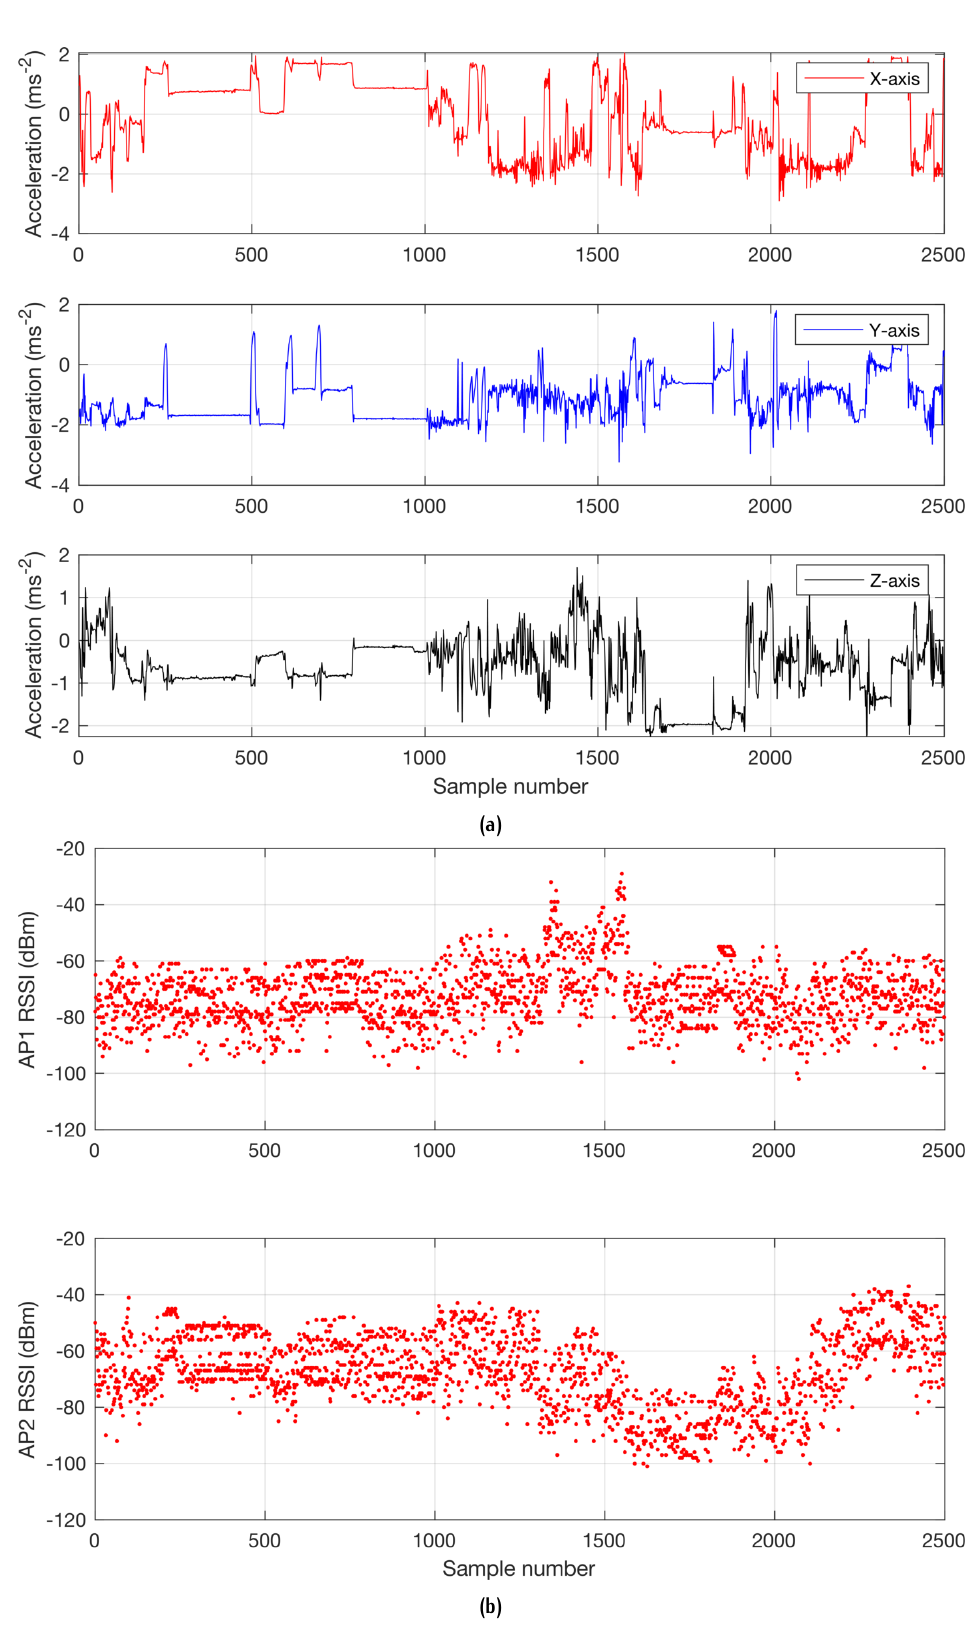
Figure 2. Example of tri-axial Accelerometer (2a) and RSS (2b) time series data from an indoor localisation ’living’ experiment. Courtesy of Byrne et al.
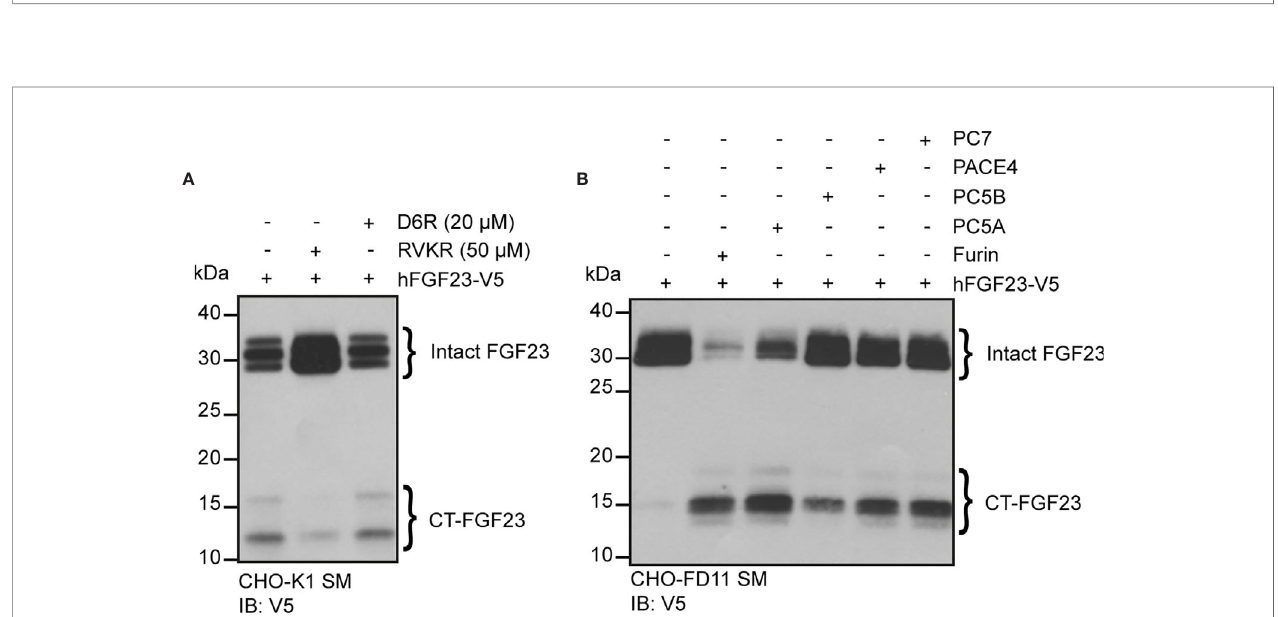
FIGURE 5 | Multiple proprotein convertases can process FGF23 in mammalian cells. (A) Western blot analysis of the secretion media (SM) from CHO-K1 cells transfected with V5 tagged human FGF23 (hFGF23-V5) and cultured in the absence ( – ) or presence (+) of PC inhibitors, decanoyl-RVKR-CMK (RVKR) (50 m M) or hexa- D-arginine (D6R) (20 m M). (B) Western blot analysis of the secretion media (SM) from CHO furin-de fi cient FD11 cells co-transfected with V5 tagged human FGF23 (hFGF23-V5) and proprotein convertase Furin, PC5A, PC5B, PACE4 or PC7. Intact and processed C-terminal (CT) FGF23 forms are detected with V5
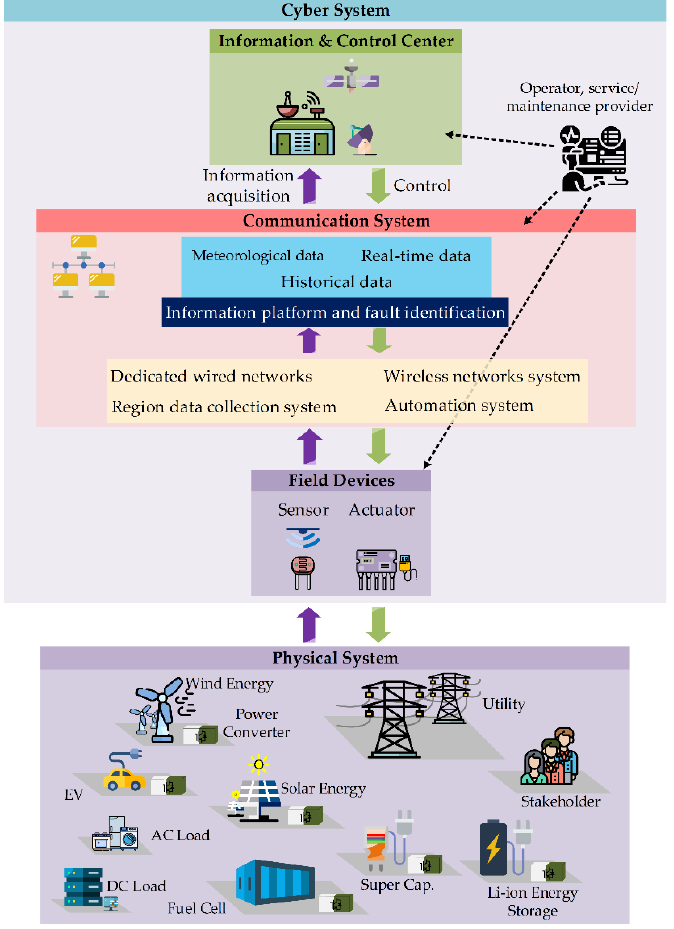
Figure 1. A typical smart microgrid with cyber-physical systems.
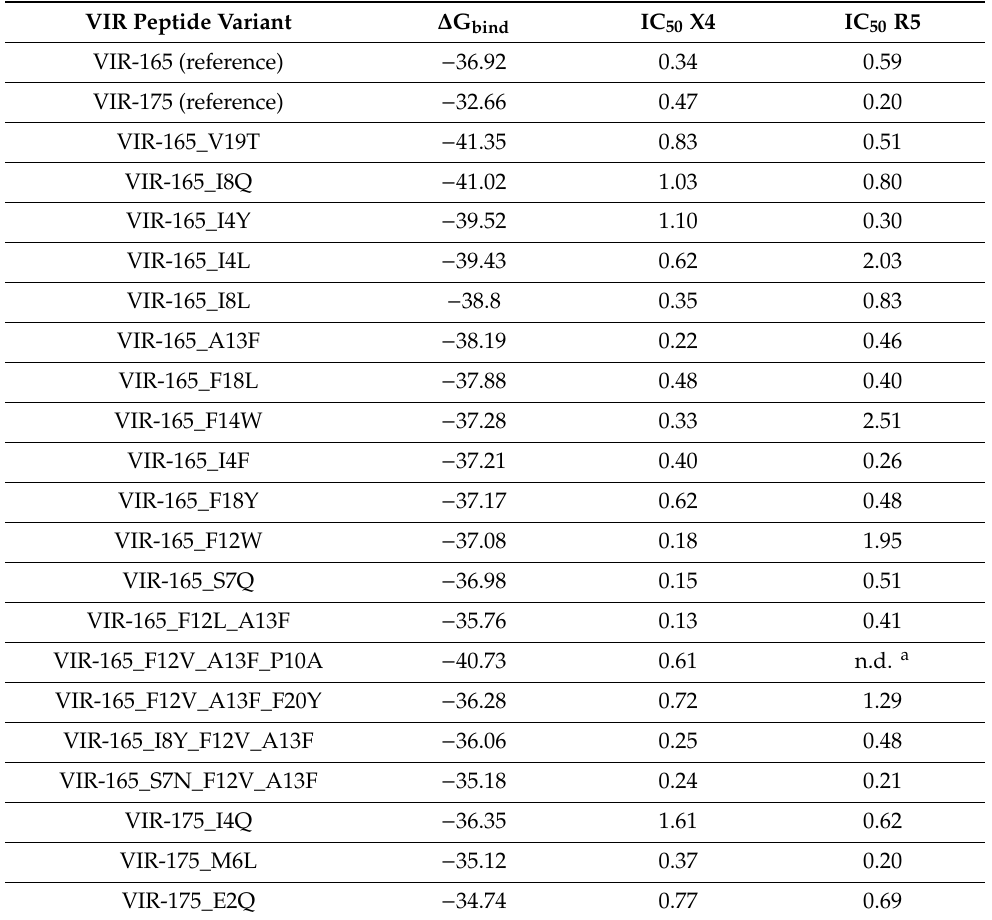
Table 1. Predicted binding free energies (kcal / mol) and experimental IC 50 values ( µ M) for VIR-165, VIR-175 and their variants selected through the virtual screening (VS) study of Venken and co-workers. IC 50 values obtained using X4-tropic and R5-tropic human immunodeficiency virus type 1 (HIV-1) virus are reported as IC 50 X4 and IC 50 R5,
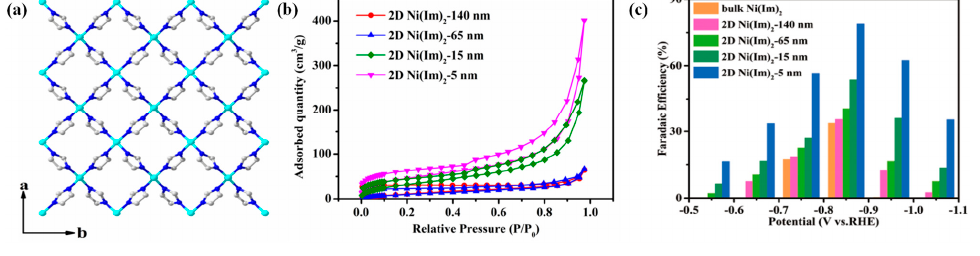
Figure 6. ( a ) Structure of NiPc − Ni(NH) 4 ; ( b ) N 2 adsorption/desorption isotherms of NiPc − Ni(NH) 4 ;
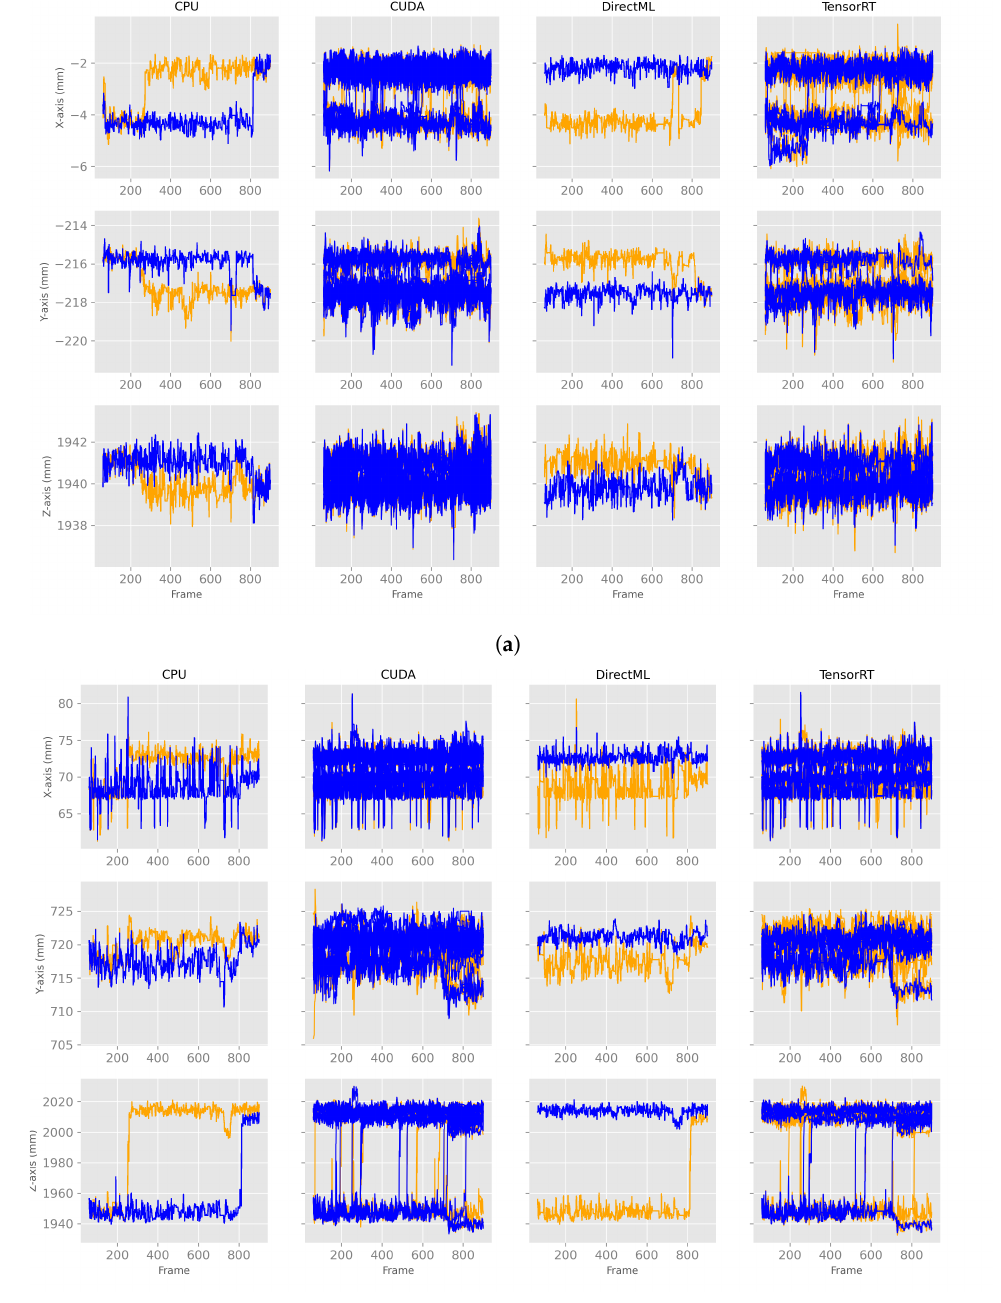
Figure A2. X -, y -, and z -axes of the joint positions of PELVIS and FOOT_LEFT for all four processing modes for two different computers. The blue lines are from computer A and the orange from computer B. ( a ) X -, y -, z -axes for the joint position of PELVIS. ( b ) X -, y -, z -axes for the joint position of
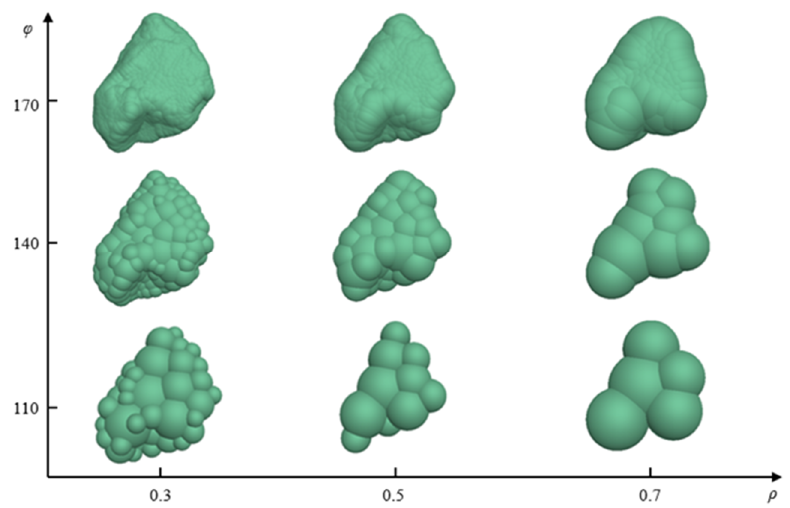
Figure 1. Clumps created using different sphere size ratios ( ρ ) and interaction angles ( ϕ ).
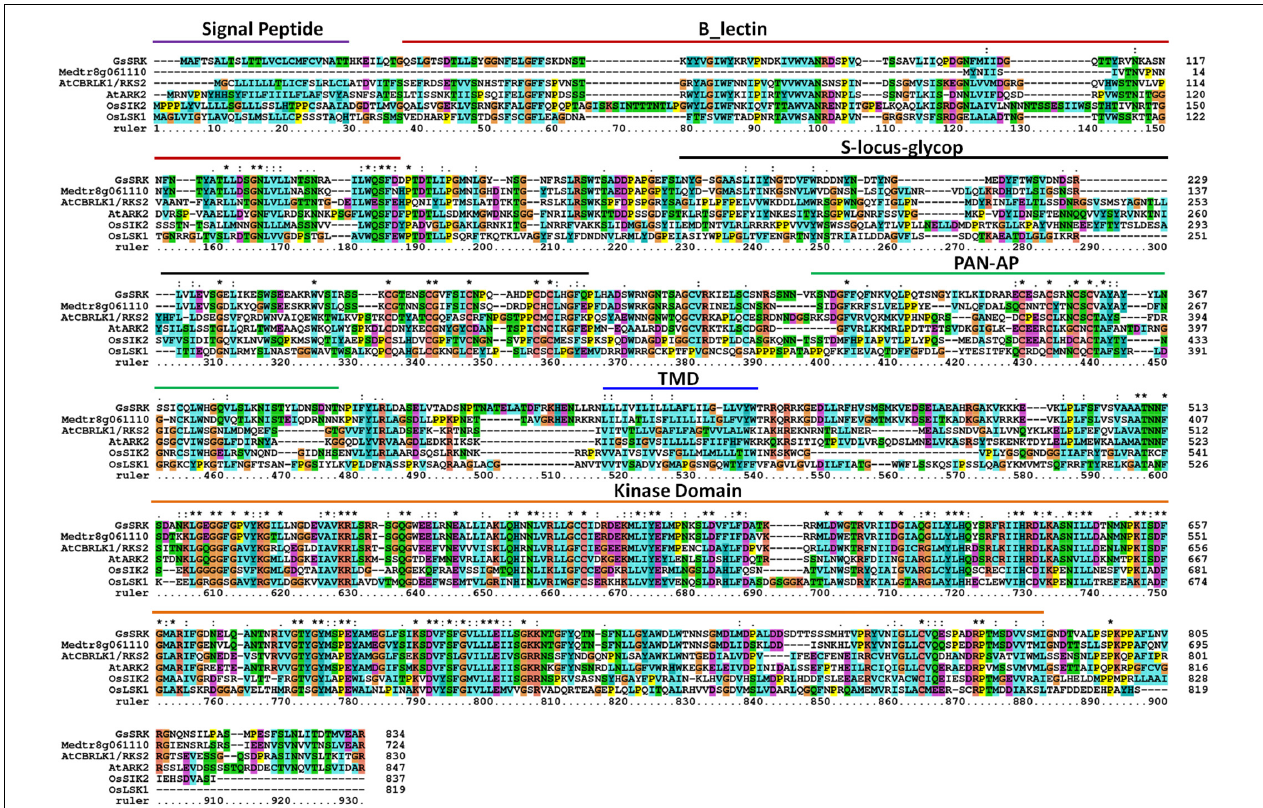
FIGURE 1 | Multiple alignment of GsSRK and its homologous proteins. The full length amino acid sequences of GsSRK and its homologous proteins were used for multiple alignment by using Clustal software. The position of the conserved domains was marked according to GsSRK protein sequence. The accession numbers for GsSRK homologous proteins were Medtr8g061110, LOC_Os07g08860 (OsSIK2), LOC_Os01g47900 (OsLSK1), At1g11350 (AtCBRLK1/RKS2), and At1g65800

- **INSTRUCTIONS FOR THE TASK**: Wherever a picture appears in the records above, skip it and retype everything else exactly.

- **ANSWER FOR THE TASK**:
Figure 2. Example of tri-axial Accelerometer (2a) and RSS (2b) time series data from an indoor localisation ’living’ experiment. Courtesy of Byrne et al.
FIGURE 5 | Multiple proprotein convertases can process FGF23 in mammalian cells. (A) Western blot analysis of the secretion media (SM) from CHO-K1 cells transfected with V5 tagged human FGF23 (hFGF23-V5) and cultured in the absence ( – ) or presence (+) of PC inhibitors, decanoyl-RVKR-CMK (RVKR) (50 m M) or hexa- D-arginine (D6R) (20 m M). (B) Western blot analysis of the secretion media (SM) from CHO furin-de fi cient FD11 cells co-transfected with V5 tagged human FGF23 (hFGF23-V5) and proprotein convertase Furin, PC5A, PC5B, PACE4 or PC7. Intact and processed C-terminal (CT) FGF23 forms are detected with V5
Figure 1. A typical smart microgrid with cyber-physical systems.
Table 1. Predicted binding free energies (kcal / mol) and experimental IC 50 values ( µ M) for VIR-165, VIR-175 and their variants selected through the virtual screening (VS) study of Venken and co-workers. IC 50 values obtained using X4-tropic and R5-tropic human immunodeficiency virus type 1 (HIV-1) virus are reported as IC 50 X4 and IC 50 R5,
Figure 6. ( a ) Structure of NiPc − Ni(NH) 4 ; ( b ) N 2 adsorption/desorption isotherms of NiPc − Ni(NH) 4 ;
Figure A2. X -, y -, and z -axes of the joint positions of PELVIS and FOOT_LEFT for all four processing modes for two different computers. The blue lines are from computer A and the orange from computer B. ( a ) X -, y -, z -axes for the joint position of PELVIS. ( b ) X -, y -, z -axes for the joint position of
Figure 1. Clumps created using different sphere size ratios ( ρ ) and interaction angles ( ϕ ).
FIGURE 1 | Multiple alignment of GsSRK and its homologous proteins. The full length amino acid sequences of GsSRK and its homologous proteins were used for multiple alignment by using Clustal software. The position of the conserved domains was marked according to GsSRK protein sequence. The accession numbers for GsSRK homologous proteins were Medtr8g061110, LOC_Os07g08860 (OsSIK2), LOC_Os01g47900 (OsLSK1), At1g11350 (AtCBRLK1/RKS2), and At1g65800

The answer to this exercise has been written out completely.